According to a report in Reuters, citing The Internet Association, the trade group wants the rules to preempt a new regulation on the books in California that comes into effect in 2020. The trade group represents 40 major internet and technology companies, including Netflix, Microsoft and Twitter.
“Internet companies support an economy-wide, national approach to regulation that protects the privacy of all Americans,” the group said, adding that it backed ideas that would make sure consumers have “meaningful controls over the personal information they provide.” The group also said that consumers should be able to delete data, request corrections or have personal information taken down, as well as have access to the personal information they provide the company.

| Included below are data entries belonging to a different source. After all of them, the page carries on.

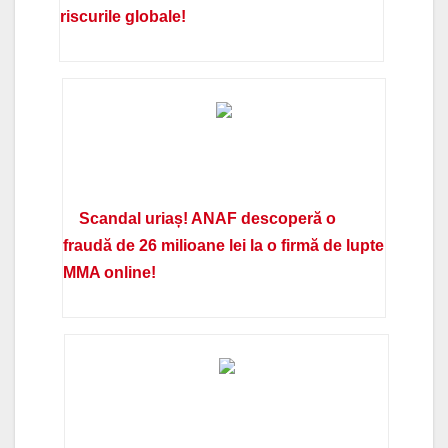
riscurile globale!
Scandal uriaș! ANAF descoperă o
fraudă de 26 milioane lei la o firmă de lupte
MMA online!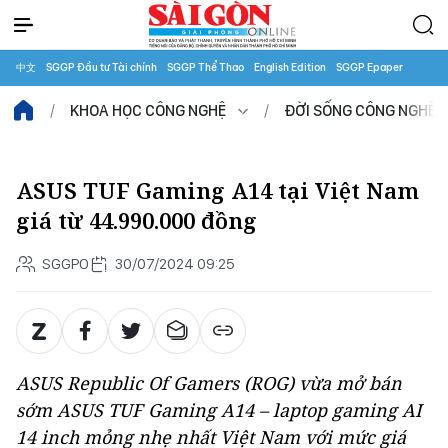
中文
SGGP Đầu tư Tài chính
SGGP Thể Thao
English Edition
SGGP Epaper
KHOA HỌC CÔNG NGHỆ
ĐỜI SỐNG CÔNG NGHỆ
ASUS TUF Gaming A14 tại Việt Nam
giá từ 44.990.000 đồng
SGGPO
30/07/2024 09:25
ASUS Republic Of Gamers (ROG) vừa mở bán
sớm ASUS TUF Gaming A14 – laptop gaming AI
14 inch mỏng nhẹ nhất Việt Nam với mức giá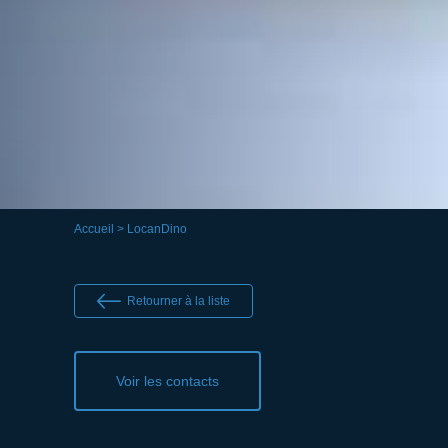
Accueil
> LocanDino
Retourner à la liste
Voir les contacts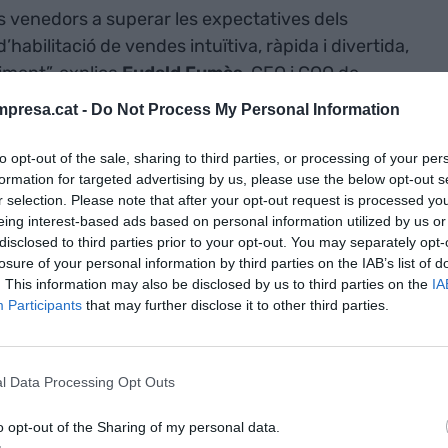
ls venedors a superar les expectatives dels
habilitació de vendes intuïtiva, ràpida i divertida,
ment”, explica
Eudald Fumàs
, CFO i COO de
amb
VIA Empresa
.
presa.cat -
Do Not Process My Personal Information
 startup amb
to opt-out of the sale, sharing to third parties, or processing of your per
formation for targeted advertising by us, please use the below opt-out s
tir-se en la
r selection. Please note that after your opt-out request is processed y
eing interest-based ads based on personal information utilized by us or
e
Sales
disclosed to third parties prior to your opt-out. You may separately opt-
losure of your personal information by third parties on the IAB’s list of
equips de
. This information may also be disclosed by us to third parties on the
IA
Participants
that may further disclose it to other third parties.
ors
Xavier Solà
i
Arian Ribell
van llançar
l Data Processing Opt Outs
, amb el suport de
Barcelona Activa
. La startup
o opt-out of the Sharing of my personal data.
impresos en eines digitals i interactives que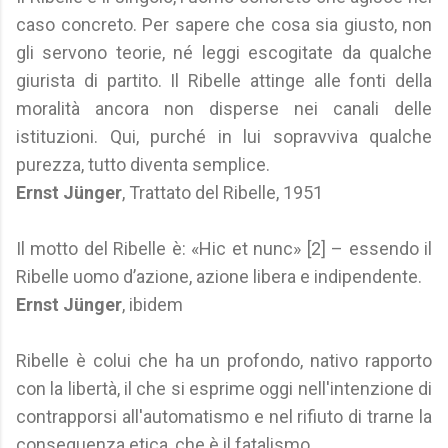
caso concreto. Per sapere che cosa sia giusto, non
gli servono teorie, né leggi escogitate da qualche
giurista di partito. Il Ribelle attinge alle fonti della
moralità ancora non disperse nei canali delle
istituzioni. Qui, purché in lui sopravviva qualche
purezza, tutto diventa semplice.
Ernst Jünger
, Trattato del Ribelle, 1951
Il motto del Ribelle è: «Hic et nunc» [2] – essendo il
Ribelle uomo d’azione, azione libera e indipendente.
Ernst Jünger
, ibidem
Ribelle è colui che ha un profondo, nativo rapporto
con la libertà, il che si esprime oggi nell'intenzione di
contrapporsi all'automatismo e nel rifiuto di trarne la
conseguenza etica, che è il fatalismo.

In an interview, Michael Beckerman, president and chief executive officer of The Internet Association, told Reuters the data privacy proposals are “very forward-looking and very aggressive,” and that the Association wants to make sure the rules will be technology- and sector-neutral, meaning any new proposals would cover data uses for all types of industries. The aim is to get it into place before the California law kicks in.
Jerry Brown, the governor of California, signed the data privacy legislation into law in June, providing consumers with more control over their data and how companies collect and use it. With the law starting in 2020, big companies would have to let consumers see the data they collected and respond to requests for deletion. The companies also have to enable customers to opt out of having their data sold to vendors.